DIRECTIVE: Repeat the lines of the listing word for word, starting at the line with "catalogue / barcode: US 1021284" and continuing through the last line of the listing, with both ends included.

# Start of PROVIDED RECORDS

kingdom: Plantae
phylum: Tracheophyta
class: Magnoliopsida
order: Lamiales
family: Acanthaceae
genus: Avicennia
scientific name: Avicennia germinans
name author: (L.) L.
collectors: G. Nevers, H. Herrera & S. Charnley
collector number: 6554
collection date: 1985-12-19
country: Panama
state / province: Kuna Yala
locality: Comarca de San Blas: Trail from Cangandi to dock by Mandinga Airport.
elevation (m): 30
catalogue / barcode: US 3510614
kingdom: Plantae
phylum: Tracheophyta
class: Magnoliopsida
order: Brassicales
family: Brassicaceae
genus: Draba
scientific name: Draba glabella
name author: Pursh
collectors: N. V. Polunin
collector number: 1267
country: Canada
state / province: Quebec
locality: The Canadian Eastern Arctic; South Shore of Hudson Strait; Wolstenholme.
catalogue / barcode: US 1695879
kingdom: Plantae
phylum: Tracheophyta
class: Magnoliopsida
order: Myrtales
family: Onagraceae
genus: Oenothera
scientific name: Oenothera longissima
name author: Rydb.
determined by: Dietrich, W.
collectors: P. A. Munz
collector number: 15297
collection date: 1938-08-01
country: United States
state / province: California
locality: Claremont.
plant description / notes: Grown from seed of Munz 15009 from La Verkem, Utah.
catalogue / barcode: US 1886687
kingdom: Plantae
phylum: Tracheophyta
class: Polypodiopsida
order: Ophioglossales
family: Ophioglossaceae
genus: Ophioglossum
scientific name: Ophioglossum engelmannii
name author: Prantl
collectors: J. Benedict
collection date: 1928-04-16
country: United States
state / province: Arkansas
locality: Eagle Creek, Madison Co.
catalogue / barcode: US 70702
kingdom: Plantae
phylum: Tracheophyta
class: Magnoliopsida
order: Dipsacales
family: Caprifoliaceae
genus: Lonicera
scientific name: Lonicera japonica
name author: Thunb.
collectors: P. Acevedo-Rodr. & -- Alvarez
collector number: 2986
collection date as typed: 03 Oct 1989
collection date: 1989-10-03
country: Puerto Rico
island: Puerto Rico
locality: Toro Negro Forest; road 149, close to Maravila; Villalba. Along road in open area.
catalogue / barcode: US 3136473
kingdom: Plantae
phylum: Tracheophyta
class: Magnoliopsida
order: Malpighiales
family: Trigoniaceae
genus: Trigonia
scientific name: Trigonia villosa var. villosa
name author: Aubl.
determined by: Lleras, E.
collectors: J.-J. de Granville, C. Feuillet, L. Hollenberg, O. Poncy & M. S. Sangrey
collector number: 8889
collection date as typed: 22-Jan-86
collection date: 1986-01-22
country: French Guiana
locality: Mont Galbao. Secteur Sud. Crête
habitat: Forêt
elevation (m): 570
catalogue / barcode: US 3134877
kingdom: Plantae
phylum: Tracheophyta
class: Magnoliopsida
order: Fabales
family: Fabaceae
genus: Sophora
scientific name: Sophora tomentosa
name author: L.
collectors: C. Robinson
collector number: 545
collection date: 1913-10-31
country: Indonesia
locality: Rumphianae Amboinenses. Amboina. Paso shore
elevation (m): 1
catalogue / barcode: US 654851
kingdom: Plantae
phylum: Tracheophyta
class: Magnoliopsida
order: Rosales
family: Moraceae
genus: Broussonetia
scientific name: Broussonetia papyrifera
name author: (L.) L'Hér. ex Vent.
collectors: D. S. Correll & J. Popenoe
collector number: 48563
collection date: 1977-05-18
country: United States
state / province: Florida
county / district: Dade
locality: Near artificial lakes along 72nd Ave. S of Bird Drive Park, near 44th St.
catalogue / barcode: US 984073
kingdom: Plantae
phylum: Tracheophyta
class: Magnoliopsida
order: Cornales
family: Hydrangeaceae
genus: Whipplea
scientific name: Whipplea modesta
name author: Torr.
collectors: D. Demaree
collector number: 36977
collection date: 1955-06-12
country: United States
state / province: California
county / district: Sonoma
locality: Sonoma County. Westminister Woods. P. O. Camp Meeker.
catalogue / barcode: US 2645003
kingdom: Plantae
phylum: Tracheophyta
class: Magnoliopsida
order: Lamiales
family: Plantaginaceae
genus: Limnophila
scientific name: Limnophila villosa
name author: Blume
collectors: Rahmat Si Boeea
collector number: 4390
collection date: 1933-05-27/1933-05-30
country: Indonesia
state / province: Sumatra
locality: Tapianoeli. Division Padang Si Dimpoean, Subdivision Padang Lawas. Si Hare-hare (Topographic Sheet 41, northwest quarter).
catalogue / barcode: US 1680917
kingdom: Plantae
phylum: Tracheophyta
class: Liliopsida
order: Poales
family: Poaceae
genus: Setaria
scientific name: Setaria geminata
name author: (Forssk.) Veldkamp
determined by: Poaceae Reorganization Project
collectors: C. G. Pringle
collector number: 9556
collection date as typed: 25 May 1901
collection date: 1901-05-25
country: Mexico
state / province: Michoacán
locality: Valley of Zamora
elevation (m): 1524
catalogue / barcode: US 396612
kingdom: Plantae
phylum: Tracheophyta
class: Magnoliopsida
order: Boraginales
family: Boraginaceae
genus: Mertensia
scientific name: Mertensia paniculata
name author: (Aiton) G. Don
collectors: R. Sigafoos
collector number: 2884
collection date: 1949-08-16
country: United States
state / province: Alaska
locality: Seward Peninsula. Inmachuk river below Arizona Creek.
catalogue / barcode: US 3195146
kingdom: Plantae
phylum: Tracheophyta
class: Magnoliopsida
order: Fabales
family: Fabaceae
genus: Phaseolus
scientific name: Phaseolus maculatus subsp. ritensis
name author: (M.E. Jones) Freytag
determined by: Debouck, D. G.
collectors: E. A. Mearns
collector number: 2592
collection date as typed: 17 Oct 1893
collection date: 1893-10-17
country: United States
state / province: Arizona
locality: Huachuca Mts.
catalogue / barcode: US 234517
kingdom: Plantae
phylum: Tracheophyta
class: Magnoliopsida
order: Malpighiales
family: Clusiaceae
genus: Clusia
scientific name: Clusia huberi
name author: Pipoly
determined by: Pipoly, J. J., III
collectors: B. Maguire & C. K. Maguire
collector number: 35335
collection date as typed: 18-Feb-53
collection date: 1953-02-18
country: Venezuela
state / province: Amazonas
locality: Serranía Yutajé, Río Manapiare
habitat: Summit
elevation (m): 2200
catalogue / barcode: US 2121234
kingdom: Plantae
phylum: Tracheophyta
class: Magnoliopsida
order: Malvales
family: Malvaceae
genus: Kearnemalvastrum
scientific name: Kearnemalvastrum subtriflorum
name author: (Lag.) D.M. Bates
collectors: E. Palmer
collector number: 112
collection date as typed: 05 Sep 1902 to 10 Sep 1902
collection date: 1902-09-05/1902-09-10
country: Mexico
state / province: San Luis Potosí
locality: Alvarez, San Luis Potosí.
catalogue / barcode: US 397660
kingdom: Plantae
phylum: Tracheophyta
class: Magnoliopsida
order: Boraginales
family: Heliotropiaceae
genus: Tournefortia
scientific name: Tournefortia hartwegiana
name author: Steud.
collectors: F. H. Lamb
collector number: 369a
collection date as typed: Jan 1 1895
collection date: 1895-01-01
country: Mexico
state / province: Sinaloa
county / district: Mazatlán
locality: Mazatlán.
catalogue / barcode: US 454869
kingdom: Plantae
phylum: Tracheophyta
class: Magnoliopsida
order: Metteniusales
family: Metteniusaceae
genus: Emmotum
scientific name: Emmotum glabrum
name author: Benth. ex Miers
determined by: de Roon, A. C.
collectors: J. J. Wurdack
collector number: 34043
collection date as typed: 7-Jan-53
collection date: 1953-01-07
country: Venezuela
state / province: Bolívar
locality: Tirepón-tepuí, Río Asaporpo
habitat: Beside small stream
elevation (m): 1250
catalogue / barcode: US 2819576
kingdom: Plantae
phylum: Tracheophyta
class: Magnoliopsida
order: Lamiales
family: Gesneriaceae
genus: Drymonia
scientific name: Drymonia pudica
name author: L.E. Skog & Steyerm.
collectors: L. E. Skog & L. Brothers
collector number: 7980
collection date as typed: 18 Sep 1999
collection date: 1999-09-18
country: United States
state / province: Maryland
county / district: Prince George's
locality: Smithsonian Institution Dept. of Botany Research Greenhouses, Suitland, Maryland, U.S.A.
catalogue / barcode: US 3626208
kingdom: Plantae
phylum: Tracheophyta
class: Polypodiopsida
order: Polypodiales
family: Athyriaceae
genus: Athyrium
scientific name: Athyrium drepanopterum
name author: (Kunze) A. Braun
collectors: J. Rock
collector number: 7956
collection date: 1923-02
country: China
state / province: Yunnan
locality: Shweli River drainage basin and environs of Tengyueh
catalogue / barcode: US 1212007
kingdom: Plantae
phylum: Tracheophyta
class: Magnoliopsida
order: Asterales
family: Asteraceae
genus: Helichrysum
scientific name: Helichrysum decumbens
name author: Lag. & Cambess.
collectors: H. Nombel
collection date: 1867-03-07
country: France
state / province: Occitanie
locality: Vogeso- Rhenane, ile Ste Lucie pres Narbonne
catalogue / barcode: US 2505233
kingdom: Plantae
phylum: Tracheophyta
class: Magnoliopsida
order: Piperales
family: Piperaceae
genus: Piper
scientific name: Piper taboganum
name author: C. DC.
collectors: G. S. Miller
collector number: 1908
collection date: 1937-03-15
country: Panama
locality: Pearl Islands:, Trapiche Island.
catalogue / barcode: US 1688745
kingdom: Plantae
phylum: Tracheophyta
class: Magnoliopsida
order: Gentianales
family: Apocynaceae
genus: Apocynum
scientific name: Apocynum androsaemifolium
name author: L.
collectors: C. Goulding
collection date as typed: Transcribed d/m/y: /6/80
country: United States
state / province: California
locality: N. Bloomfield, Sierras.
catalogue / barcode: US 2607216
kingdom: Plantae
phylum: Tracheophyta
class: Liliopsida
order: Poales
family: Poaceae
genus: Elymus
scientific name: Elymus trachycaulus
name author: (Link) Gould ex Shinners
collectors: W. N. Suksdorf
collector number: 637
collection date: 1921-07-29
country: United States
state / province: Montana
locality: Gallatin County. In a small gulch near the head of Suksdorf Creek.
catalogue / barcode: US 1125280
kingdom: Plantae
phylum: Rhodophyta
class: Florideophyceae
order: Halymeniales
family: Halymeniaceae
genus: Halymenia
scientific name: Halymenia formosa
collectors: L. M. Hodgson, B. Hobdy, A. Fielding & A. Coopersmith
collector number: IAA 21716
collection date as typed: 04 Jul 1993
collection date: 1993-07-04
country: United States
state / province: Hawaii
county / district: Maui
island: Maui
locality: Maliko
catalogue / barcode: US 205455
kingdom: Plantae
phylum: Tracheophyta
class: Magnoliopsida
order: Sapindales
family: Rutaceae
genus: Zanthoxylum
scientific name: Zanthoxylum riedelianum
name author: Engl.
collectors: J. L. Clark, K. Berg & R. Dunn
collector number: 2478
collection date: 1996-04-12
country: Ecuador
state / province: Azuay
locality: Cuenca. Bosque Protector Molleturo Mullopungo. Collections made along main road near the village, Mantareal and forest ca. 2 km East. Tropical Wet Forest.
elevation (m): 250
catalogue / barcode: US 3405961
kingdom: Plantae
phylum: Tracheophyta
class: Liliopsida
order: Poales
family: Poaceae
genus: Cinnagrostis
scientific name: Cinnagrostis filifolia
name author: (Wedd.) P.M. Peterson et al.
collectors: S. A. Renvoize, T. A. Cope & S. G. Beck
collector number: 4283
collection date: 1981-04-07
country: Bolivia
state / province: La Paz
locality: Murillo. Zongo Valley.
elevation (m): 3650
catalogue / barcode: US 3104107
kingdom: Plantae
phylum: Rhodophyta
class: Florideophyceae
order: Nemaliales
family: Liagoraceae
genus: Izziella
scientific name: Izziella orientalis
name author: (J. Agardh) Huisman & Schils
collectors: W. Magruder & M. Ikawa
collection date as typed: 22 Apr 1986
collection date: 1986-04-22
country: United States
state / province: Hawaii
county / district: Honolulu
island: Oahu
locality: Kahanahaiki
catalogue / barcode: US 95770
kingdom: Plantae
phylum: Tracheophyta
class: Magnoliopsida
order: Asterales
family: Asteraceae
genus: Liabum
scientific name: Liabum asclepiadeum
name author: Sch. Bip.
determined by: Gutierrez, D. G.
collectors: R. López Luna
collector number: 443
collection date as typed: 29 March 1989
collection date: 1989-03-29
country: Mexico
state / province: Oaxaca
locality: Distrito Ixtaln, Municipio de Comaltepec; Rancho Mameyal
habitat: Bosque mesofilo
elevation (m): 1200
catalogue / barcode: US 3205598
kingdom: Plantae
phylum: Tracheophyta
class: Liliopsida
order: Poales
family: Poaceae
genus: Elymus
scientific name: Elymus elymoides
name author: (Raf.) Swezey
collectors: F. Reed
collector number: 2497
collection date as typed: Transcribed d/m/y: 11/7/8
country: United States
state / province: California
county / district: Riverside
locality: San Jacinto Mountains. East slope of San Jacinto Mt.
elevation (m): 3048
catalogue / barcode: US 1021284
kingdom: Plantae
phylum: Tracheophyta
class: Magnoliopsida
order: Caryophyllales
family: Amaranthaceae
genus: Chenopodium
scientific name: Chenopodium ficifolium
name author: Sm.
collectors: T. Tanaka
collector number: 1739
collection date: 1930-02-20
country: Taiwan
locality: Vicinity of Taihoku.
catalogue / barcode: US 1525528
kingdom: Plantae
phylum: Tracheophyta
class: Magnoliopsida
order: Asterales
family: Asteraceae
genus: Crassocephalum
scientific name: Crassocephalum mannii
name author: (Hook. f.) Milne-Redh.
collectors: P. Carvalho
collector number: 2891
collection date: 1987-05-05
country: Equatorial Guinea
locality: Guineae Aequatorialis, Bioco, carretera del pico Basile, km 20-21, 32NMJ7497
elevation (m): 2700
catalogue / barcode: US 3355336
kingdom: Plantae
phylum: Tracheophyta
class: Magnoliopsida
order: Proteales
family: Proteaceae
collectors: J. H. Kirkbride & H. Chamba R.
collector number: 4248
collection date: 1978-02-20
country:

# End of PROVIDED RECORDS

SOLVED PROBLEM:
catalogue / barcode: US 1021284
kingdom: Plantae
phylum: Tracheophyta
class: Magnoliopsida
order: Caryophyllales
family: Amaranthaceae
genus: Chenopodium
scientific name: Chenopodium ficifolium
name author: Sm.
collectors: T. Tanaka
collector number: 1739
collection date: 1930-02-20
country: Taiwan
locality: Vicinity of Taihoku.
catalogue / barcode: US 1525528
kingdom: Plantae
phylum: Tracheophyta
class: Magnoliopsida
order: Asterales
family: Asteraceae
genus: Crassocephalum
scientific name: Crassocephalum mannii
name author: (Hook. f.) Milne-Redh.
collectors: P. Carvalho
collector number: 2891
collection date: 1987-05-05
country: Equatorial Guinea
locality: Guineae Aequatorialis, Bioco, carretera del pico Basile, km 20-21, 32NMJ7497
elevation (m): 2700
catalogue / barcode: US 3355336
kingdom: Plantae
phylum: Tracheophyta
class: Magnoliopsida
order: Proteales
family: Proteaceae
collectors: J. H. Kirkbride & H. Chamba R.
collector number: 4248
collection date: 1978-02-20
country:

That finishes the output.